EXERCISE DIRECTIONS: Extract every line of the rows below and reproduce each one word for word, leaving the pictures out of your answer.

[A block of data]
## Start

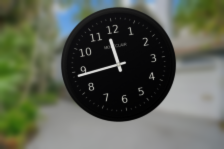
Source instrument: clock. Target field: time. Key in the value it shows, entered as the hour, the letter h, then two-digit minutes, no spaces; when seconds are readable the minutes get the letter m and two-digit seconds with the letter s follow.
11h44
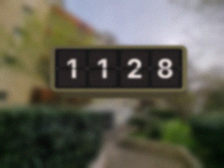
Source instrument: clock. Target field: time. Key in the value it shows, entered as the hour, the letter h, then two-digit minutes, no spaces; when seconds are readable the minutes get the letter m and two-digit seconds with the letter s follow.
11h28
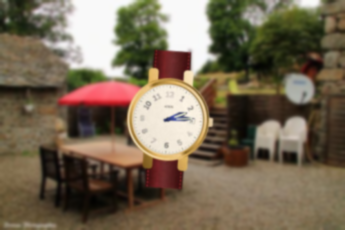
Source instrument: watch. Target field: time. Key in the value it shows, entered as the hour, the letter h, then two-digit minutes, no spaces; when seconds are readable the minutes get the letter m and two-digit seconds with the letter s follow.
2h14
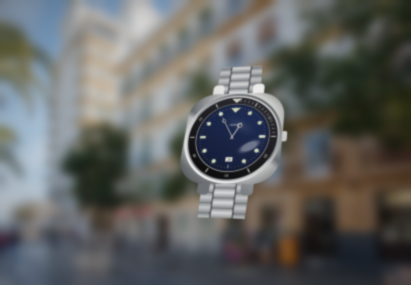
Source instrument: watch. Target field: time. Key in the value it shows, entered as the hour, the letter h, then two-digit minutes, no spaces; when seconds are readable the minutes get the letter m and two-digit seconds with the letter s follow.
12h55
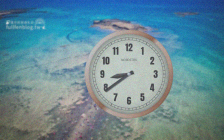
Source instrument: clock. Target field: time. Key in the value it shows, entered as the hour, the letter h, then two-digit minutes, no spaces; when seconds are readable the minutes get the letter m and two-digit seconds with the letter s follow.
8h39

## End

SOLUTION TO THE PROBLEM:
Source instrument: clock. Target field: time. Key in the value it shows, entered as the hour, the letter h, then two-digit minutes, no spaces; when seconds are readable the minutes get the letter m and two-digit seconds with the letter s follow.
11h44
Source instrument: clock. Target field: time. Key in the value it shows, entered as the hour, the letter h, then two-digit minutes, no spaces; when seconds are readable the minutes get the letter m and two-digit seconds with the letter s follow.
11h28
Source instrument: watch. Target field: time. Key in the value it shows, entered as the hour, the letter h, then two-digit minutes, no spaces; when seconds are readable the minutes get the letter m and two-digit seconds with the letter s follow.
2h14
Source instrument: watch. Target field: time. Key in the value it shows, entered as the hour, the letter h, then two-digit minutes, no spaces; when seconds are readable the minutes get the letter m and two-digit seconds with the letter s follow.
12h55
Source instrument: clock. Target field: time. Key in the value it shows, entered as the hour, the letter h, then two-digit minutes, no spaces; when seconds are readable the minutes get the letter m and two-digit seconds with the letter s follow.
8h39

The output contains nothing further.